If you only drink rosé in the summer – challenge that! Sure, rosé wines are perfect summer sipping wines with their lighter body, refreshing acidity and affinity for being served at cooler temperatures. However, meatier rosés can make a wonderful addition to the dinner table year-round and will provide a rosy hue for your Valentine. And, France’s Tavel is a perfect example.
Produced from vines originally brought to the Rhône Valley by the Romans, Tavel was first made for the popes at Avignon as early as the 1300s. With its lighter body, low tannins and fruit driven character, the Popes enjoyed these wines, which became famous as the most red of all pink wines. After finding favor with the clergy, Tavel continued its long history, receiving official recognition as a controlled appellation in 1936, becoming the first AOC rosé wine in France.

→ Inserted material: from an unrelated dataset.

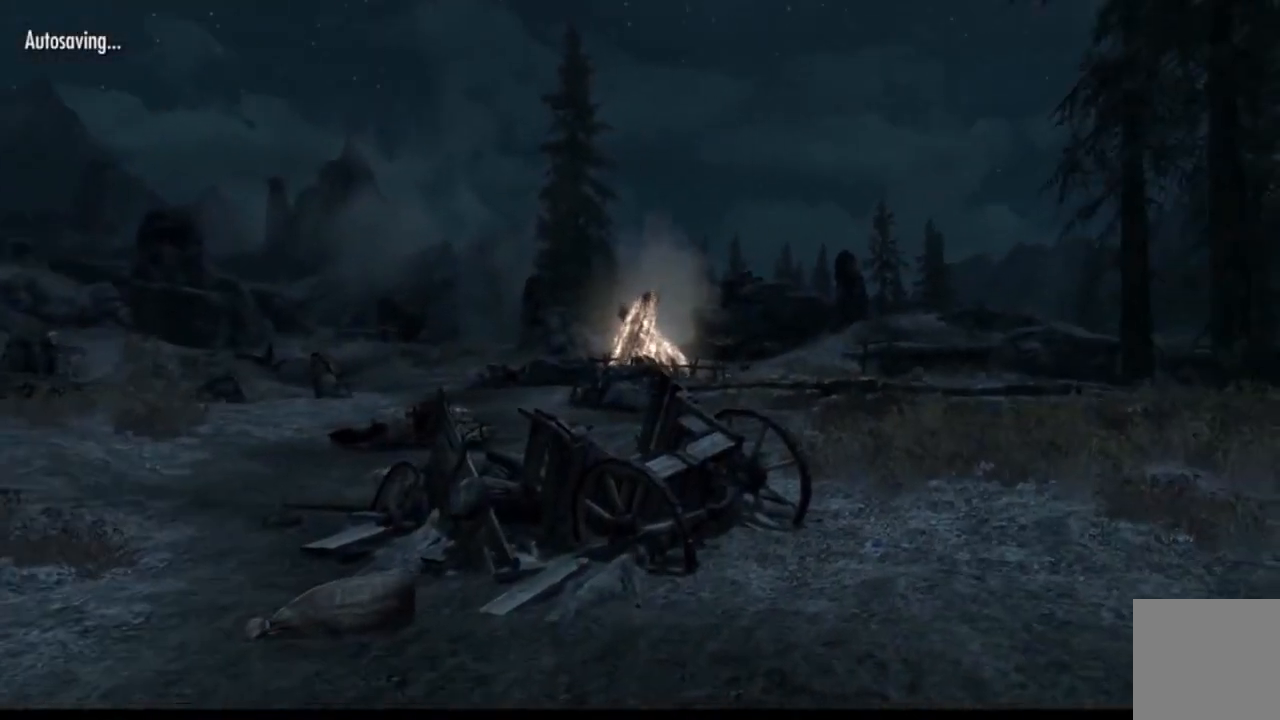
{"buttons": [], "left_stick": "up", "right_stick": "center", "events": [[233, "right_stick", "right"], [383, "left_stick", "up"], [400, "right_stick", "center"]]}
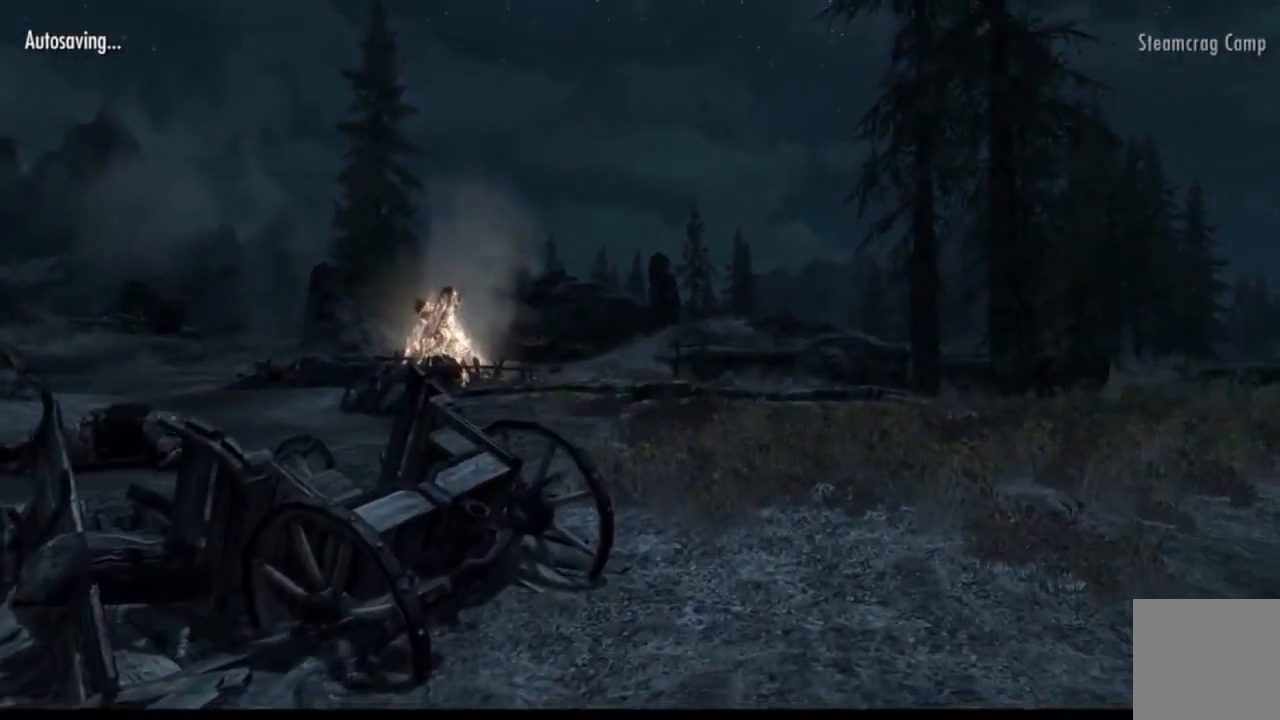
{"buttons": [], "left_stick": "up", "right_stick": "right", "events": [[133, "right_stick", "down"], [284, "right_stick", "center"], [467, "right_stick", "right"]]}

With the iron-rich, clay and sandstone soils on the Rhône’s Left Bank more suitable for red wines, Tavel vines are grown on the Rhône’s Right Bank. Known for the wind-blown silts and sand that were deposited by the mistral after the ice age, these vineyards offer ideal conditions for fruit-forward, less-structured wines. Here, the soils are composed primarily of limestone, which formed millions of years ago when the area was initially under the sea. The land was eventually pushed to the surface where its mineral content provides acidity, minerality and aroma to today’s wines. Referred to as garrigue, which is also the name for the scrub vegetation that grows on it, these scents include lavender, thyme, rosemary.
Theoretically, Tavel may be made from a blend of up to 15 different grapes, most of which are red. Yet, in practice, the wines are limited to nine varieties and no grape can constitute more than 60% of the blend. These authorized grapes span from Roman (Bourboulenc) and Spanish (Grenache, Carignan and Mourvèdre) origin to French (Syrah, Cinsault, Calitor, Clairette, Picpoul) varieties, all of which thrive in the sun-drenched climate.

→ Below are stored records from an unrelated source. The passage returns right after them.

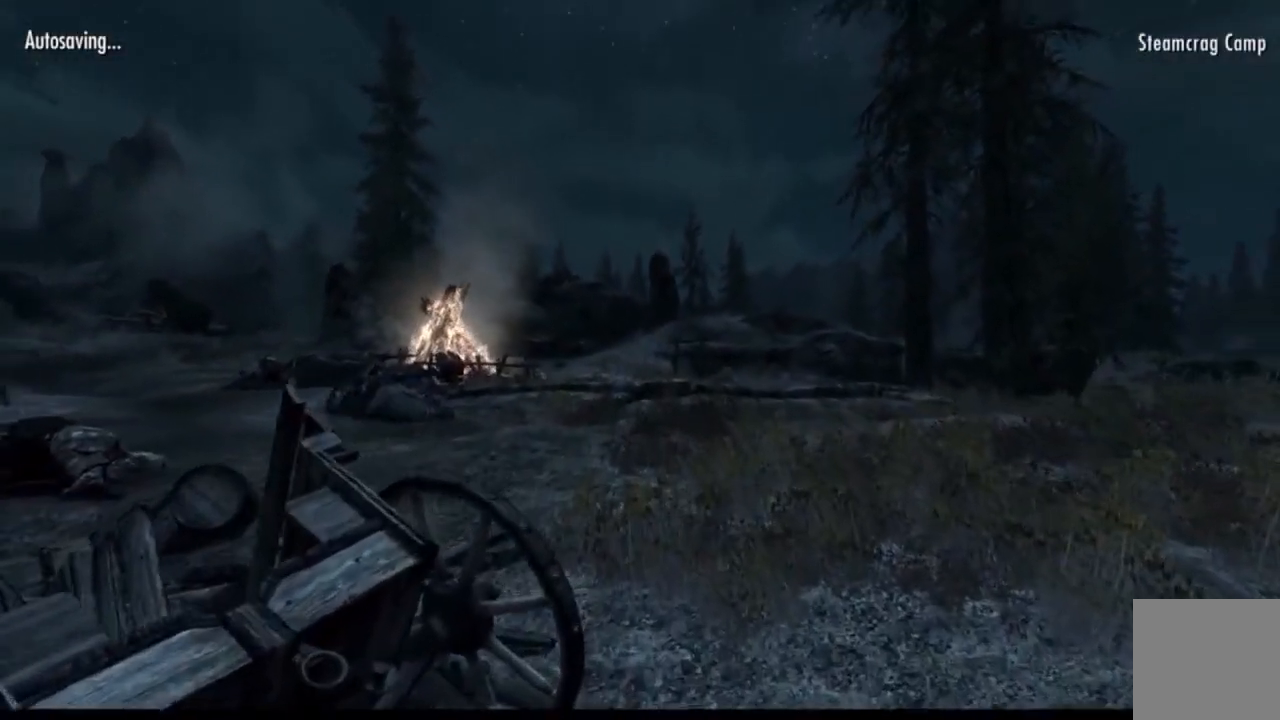
{"buttons": [], "left_stick": "up", "right_stick": "center", "events": [[133, "right_stick", "center"], [333, "right_stick", "down"], [433, "right_stick", "center"]]}
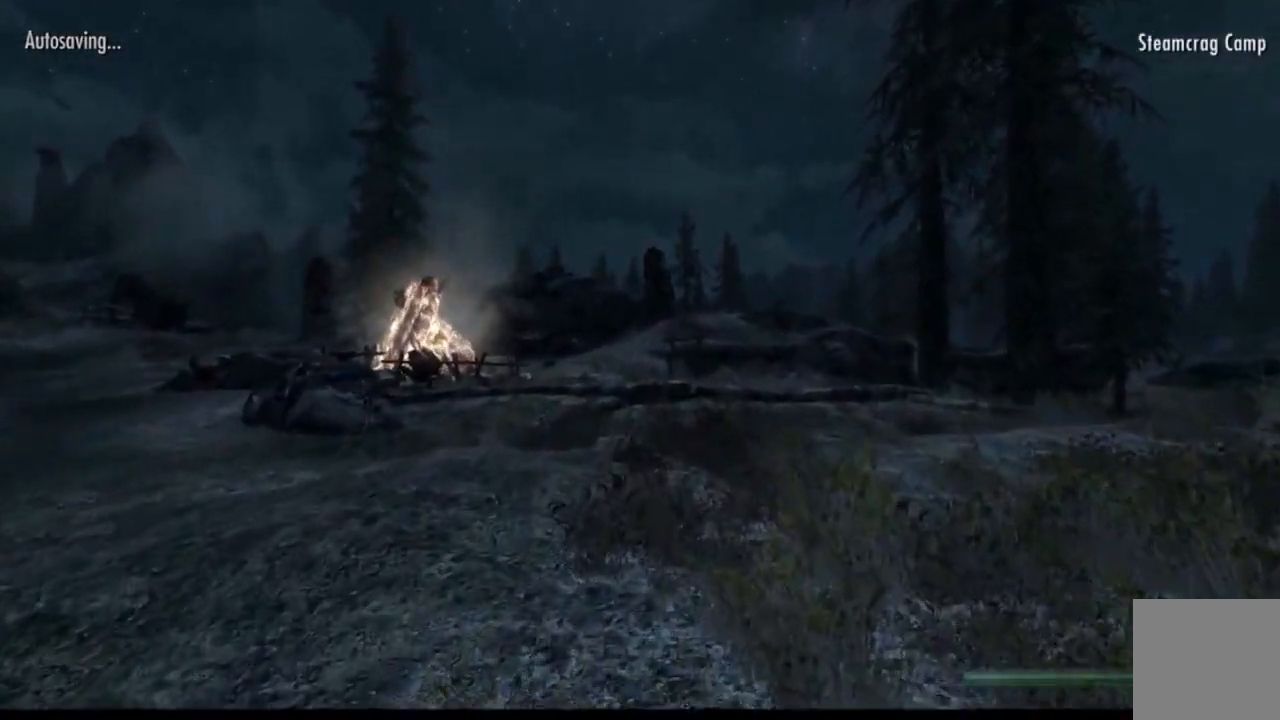
{"buttons": [], "left_stick": "up", "right_stick": "center", "events": []}
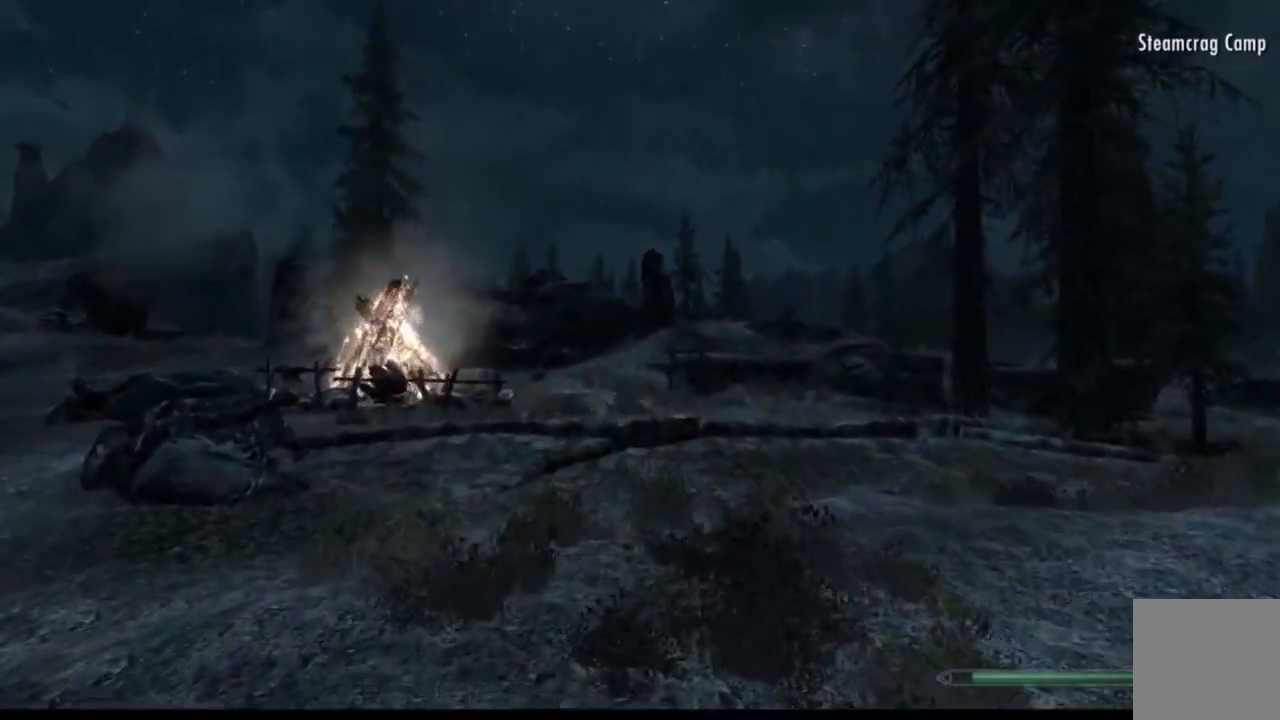
{"buttons": [], "left_stick": "up", "right_stick": "center", "events": []}
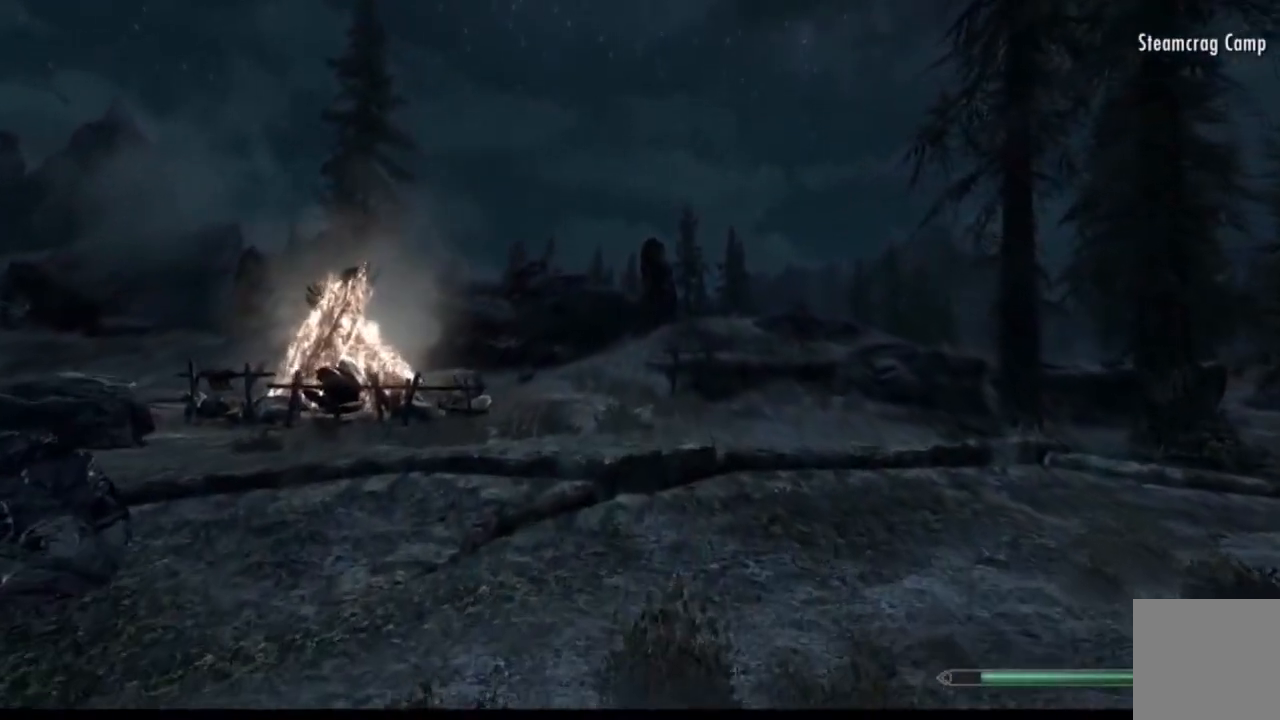
{"buttons": [], "left_stick": "up", "right_stick": "left", "events": [[17, "right_stick", "left"]]}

Crafted using the saignée method, the wines undergo an average of 12-48 hours during which the fresh grape juice is in contact with the red skins before being bled off. However, the soak may last up to 72 hours to pull significant tannins and color from the grape skins. Regardless of the time period, the wines are fermented at cool temperatures to preserve the intense aromatics.
The range of colors is determined by the combination of grape varieties, ripeness of the vintage (pH), temperature of the grapes at harvest, length of maceration and oxygen exposure. Moreover, the quickly oxidizing Grenache imbues the wines with more orange hues while high acid grapes add pinker tones. Finally, while Tavel has historically been known for its salmon hue, with the advent of modern technology, the wines are now more pink. And with the legal revisions made in 1997 that mandate the use of clear bottles, you’ll be able to admire the wine’s beautiful shade well before you pour it in your glass.

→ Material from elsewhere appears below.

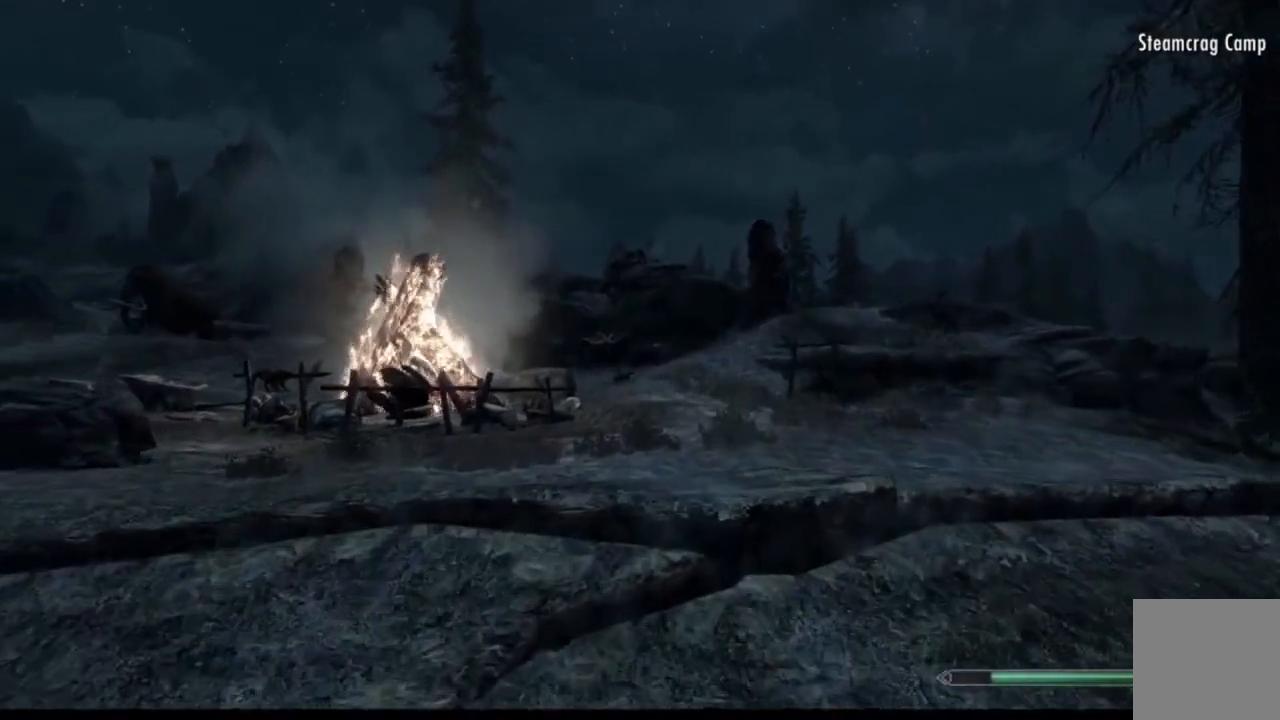
{"buttons": [], "left_stick": "up", "right_stick": "down-left", "events": [[66, "right_stick", "down-left"]]}
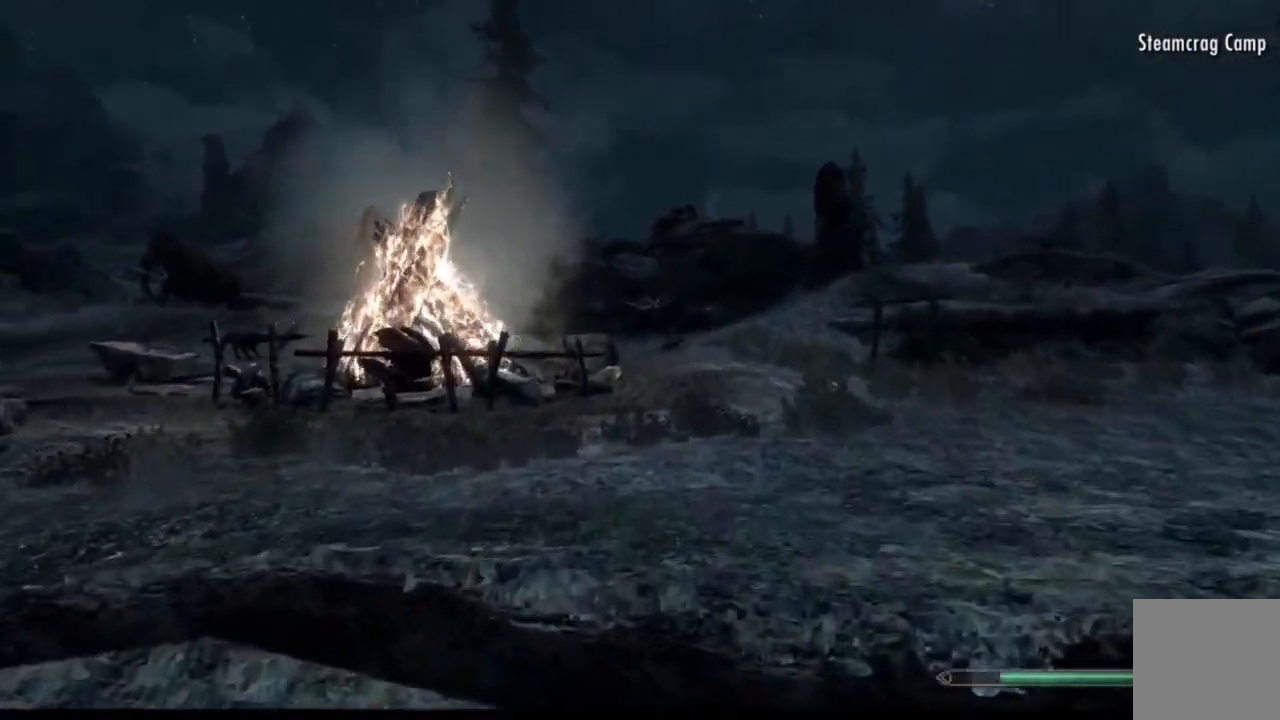
{"buttons": [], "left_stick": "up", "right_stick": "right", "events": [[167, "right_stick", "center"], [484, "right_stick", "right"]]}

Château d’Aqueria 2010, Tavel, Rhône Valley, France, $18.00
(52% Grenache, 12% Syrah, 11% Mourvèdre, 9% Clairette, 9% Cinsault, 6% Bourboulenc, 2% Picpoul)
This deep pink wine offers up aromas of cherries and berries. Its medium acidity and medium tannins provide nice structure for the darker red fruits, which pervade the palate.
Domaine de la Mordorée La Dame Rousse 2010, Tavel, Rhône Valley, France, $15.00
(56% Grenache, 20% Cinsault, 10% Clairette, 4% Syrah, 3% each – Mourvèdre, Bourboulenc and Grenache Blanc)
Medium pink in hue, this wine has aromas of berries, with some slight citrus pith and minerality, all of which persist on the palate. Vibrant acidity and light tannins result in a refreshing wine.
Domaine Maby la Forcadière 2010, Tavel, Rhône Valley, France, $20.00
(70% Grenache, 10% Cinsault, 10% Grenache Blanc, 10% Other)
Decidedly salmon in color, this wine shows floral and berry notes. The palate has medium acidity, low tannins and is dominated by fresh berry fruit flavors.
Prieuré de Montézargues 2010, Tavel, Rhône Valley, France, $19.00
(55% Grenache, 30% Cinsault, 13% Clairette, 2% Other)
Pale pink, with salmon highlights, berries and herbs greet the nose on this wine. Flavors of citrus and berries linger on the lively palate.
Château de Trinquevedel 2010, Tavel, Rhône Valley, France, $17.00
(60% Grenache, 15% Clairette, 10% Cinsault, 10% Syrah, 5% Bourboulenc)
With its medium pink appearance, this wine offers a range of floral, berry and herbal notes. Red berries and cherries are joined by a chalky/mineral character on the palate.